Mostly appreciative, one really tepid revenge review.
re: Your review to Perfect Son
A response to your review at https://www.fanfiction.net/r/13075550/
Thank you for your review! I appreciate the efforts you make to give people positive and constructive feedback, and understand that some people don’t feel the same way – however, in my case I found all the points you made to be fair.
I absolutely should include line breaks, I’m just lazy. I’ll make sure to edit them in and add them in future, its simply the formatting of my original documents that causes the lack of spacing.
Your personal preference point I’d like to counter with my own – I find all the pre-gen 3 Legendary pokemon to be boring and kind of forgettable, and always default to Arceus, as a lot of fans think of it as the ‘god pokemon’. I tried to cover the Alolan culture with the Tapus to make up for this. It’s just my personal preference in turn.
Your other points are valid and slipped by my editing. Thank you for taking the time to comment!
secs ago[as a lot of fans think of it as the ‘god pokemon’]
I know, but I just feel that’s uninspired — the actual inspirations for Arceus are basically every creator god *except* the Judeo-Christian one, and in Shintoism and Hinduism the creator god isn’t given absolute prominence. I also feel like defaulting to an all-god gives fewer opportunities for characterization — if you have someone, say, praying to Dialga but not Palkia, or Mesprit but not either, that can tell us something about their personal values or upbringing, in that they chose this god over the others.

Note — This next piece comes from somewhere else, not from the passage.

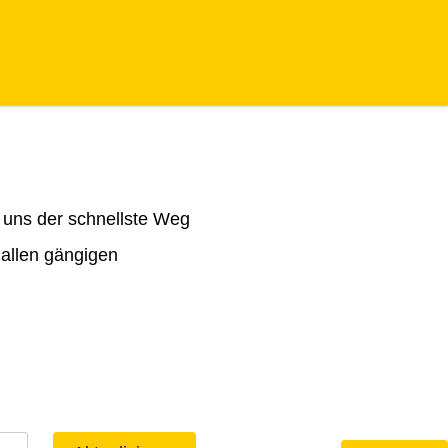
 uns der schnellste Weg
 allen gängigen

[its simply the formatting of my original documents that causes the lack of spacing.]
Yeah, that tends to happen. I generally find it works if you double-space in a Word document, paste it into AO3, and remove the nbsp characters it inserts for the extra lines; that’ll give you a raw HTML that should work anywhere.
A response to your review at https://www.fanfiction.net/r/13076890/
Can’t help but feel your reviews could be a little more balanced. An entire paragraph of exposition on what you’re doing, a wall of corrections and then four whole words of positive feedback on what you enjoyed about my story seems lacking, at least to me. It doesn’t bother me that much, but if this isn’t the first time you’ve made a review like this, I imagine you’re going to inadvertently annoy quite a few people. Even if criticism is dressed up as polite, if criticism is almost all of what there is, the writer’s still going to feel like you’re just in it for the editing, don’t really give a damn about their story, and will thus be less likely to take what you suggest to heart. Just an opinion from a third party. :)
Capitalization and he vs neutral makes sense. I don’t consciously use he vs it with Pokemon to make a statement about genders, it’s just how I sometimes refer to them when considering their traits and role in the Pokemon lore, so I may edit that, I may not.
Thanks for the feedback. :3
St Elmo’s Fire,
A new guest review has been posted to your story. Please login to moderate this review.
Story: The Boulevard of Broken Hearts
Chapter: 3. Chapter 3
From: Tyrone (Guest)
Tyrone:Lmao, I just came to join the hate train. No matter what you do, you can’t lose us trolls. Good luck m***!
Except I can, because they foolishly sent this as a deletable guest review. Don’t recognize the name.
The Into the Wild universe has a few reasons for people not eating pokemon. Unfortunately, I can’t share them at the moment. They’ll probably be important for Part 2.
Thanks for reading.
Hey, I just wanted to say thank you for the very detailed review. While I know that my story is going to fair bit different than the standard Pokémon canon, I do appreciate you pointing out some of the differences that could serve to trip up readers.
In regards to the footnotes, I was a bit worried they’d be too excessive. However to be completely honest, I really enjoyed Lamora’s Game of Champions (I believe it’s been taken down unfortunately), and it used footnotes, at least in my opinion, pretty well and helped to build up the story.
I’ve only really written longer prose, nothing quite as serial-like as this, so I did really appreciate your commment about being sure to hook the audience in to come back for the next chapter. I’ll try to be more conscious of that for the next one.
Again, I just wanted to say thank you for the review and for taking the time to read my story. It of course means a lot for anyone to take the time to read my work, much less go through and review it.